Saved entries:
• • • •

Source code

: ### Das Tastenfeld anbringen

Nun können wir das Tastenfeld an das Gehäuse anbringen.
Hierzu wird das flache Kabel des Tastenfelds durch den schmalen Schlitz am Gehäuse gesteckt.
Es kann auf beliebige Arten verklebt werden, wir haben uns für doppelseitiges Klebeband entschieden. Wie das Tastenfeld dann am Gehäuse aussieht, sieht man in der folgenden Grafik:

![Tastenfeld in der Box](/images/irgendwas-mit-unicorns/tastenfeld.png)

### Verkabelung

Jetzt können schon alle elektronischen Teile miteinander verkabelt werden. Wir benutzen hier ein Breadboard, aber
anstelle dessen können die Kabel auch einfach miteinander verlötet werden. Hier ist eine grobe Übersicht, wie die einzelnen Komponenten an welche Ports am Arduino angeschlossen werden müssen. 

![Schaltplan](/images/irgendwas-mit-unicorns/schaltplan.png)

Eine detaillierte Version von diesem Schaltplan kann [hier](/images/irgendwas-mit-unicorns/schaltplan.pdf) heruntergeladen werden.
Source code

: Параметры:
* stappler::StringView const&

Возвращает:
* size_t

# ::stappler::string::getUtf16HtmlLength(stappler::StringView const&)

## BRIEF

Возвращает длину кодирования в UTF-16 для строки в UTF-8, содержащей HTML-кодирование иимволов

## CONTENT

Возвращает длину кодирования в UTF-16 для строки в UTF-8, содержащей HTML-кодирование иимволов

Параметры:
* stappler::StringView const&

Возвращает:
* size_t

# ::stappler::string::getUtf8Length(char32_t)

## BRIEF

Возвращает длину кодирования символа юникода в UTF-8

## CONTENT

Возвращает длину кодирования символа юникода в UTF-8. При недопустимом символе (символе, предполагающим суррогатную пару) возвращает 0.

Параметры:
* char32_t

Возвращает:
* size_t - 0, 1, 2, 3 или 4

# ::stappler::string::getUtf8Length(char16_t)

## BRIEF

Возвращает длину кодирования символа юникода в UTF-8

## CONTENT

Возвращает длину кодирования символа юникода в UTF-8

• • • •

- [Task directions]
Convert every line of the saved entries above into a JSON list of strings, one string per line, leaving out blank lines.

- [Exercise response]
[
  "Source code",
  ": ### Das Tastenfeld anbringen",
  "Nun können wir das Tastenfeld an das Gehäuse anbringen.",
  "Hierzu wird das flache Kabel des Tastenfelds durch den schmalen Schlitz am Gehäuse gesteckt.",
  "Es kann auf beliebige Arten verklebt werden, wir haben uns für doppelseitiges Klebeband entschieden. Wie das Tastenfeld dann am Gehäuse aussieht, sieht man in der folgenden Grafik:",
  "![Tastenfeld in der Box](/images/irgendwas-mit-unicorns/tastenfeld.png)",
  "### Verkabelung",
  "Jetzt können schon alle elektronischen Teile miteinander verkabelt werden. Wir benutzen hier ein Breadboard, aber",
  "anstelle dessen können die Kabel auch einfach miteinander verlötet werden. Hier ist eine grobe Übersicht, wie die einzelnen Komponenten an welche Ports am Arduino angeschlossen werden müssen. ",
  "![Schaltplan](/images/irgendwas-mit-unicorns/schaltplan.png)",
  "Eine detaillierte Version von diesem Schaltplan kann [hier](/images/irgendwas-mit-unicorns/schaltplan.pdf) heruntergeladen werden.",
  "Source code",
  ": Параметры:",
  "* stappler::StringView const&",
  "Возвращает:",
  "* size_t",
  "# ::stappler::string::getUtf16HtmlLength(stappler::StringView const&)",
  "## BRIEF",
  "Возвращает длину кодирования в UTF-16 для строки в UTF-8, содержащей HTML-кодирование иимволов",
  "## CONTENT",
  "Возвращает длину кодирования в UTF-16 для строки в UTF-8, содержащей HTML-кодирование иимволов",
  "Параметры:",
  "* stappler::StringView const&",
  "Возвращает:",
  "* size_t",
  "# ::stappler::string::getUtf8Length(char32_t)",
  "## BRIEF",
  "Возвращает длину кодирования символа юникода в UTF-8",
  "## CONTENT",
  "Возвращает длину кодирования символа юникода в UTF-8. При недопустимом символе (символе, предполагающим суррогатную пару) возвращает 0.",
  "Параметры:",
  "* char32_t",
  "Возвращает:",
  "* size_t - 0, 1, 2, 3 или 4",
  "# ::stappler::string::getUtf8Length(char16_t)",
  "## BRIEF",
  "Возвращает длину кодирования символа юникода в UTF-8",
  "## CONTENT",
  "Возвращает длину кодирования символа юникода в UTF-8"
]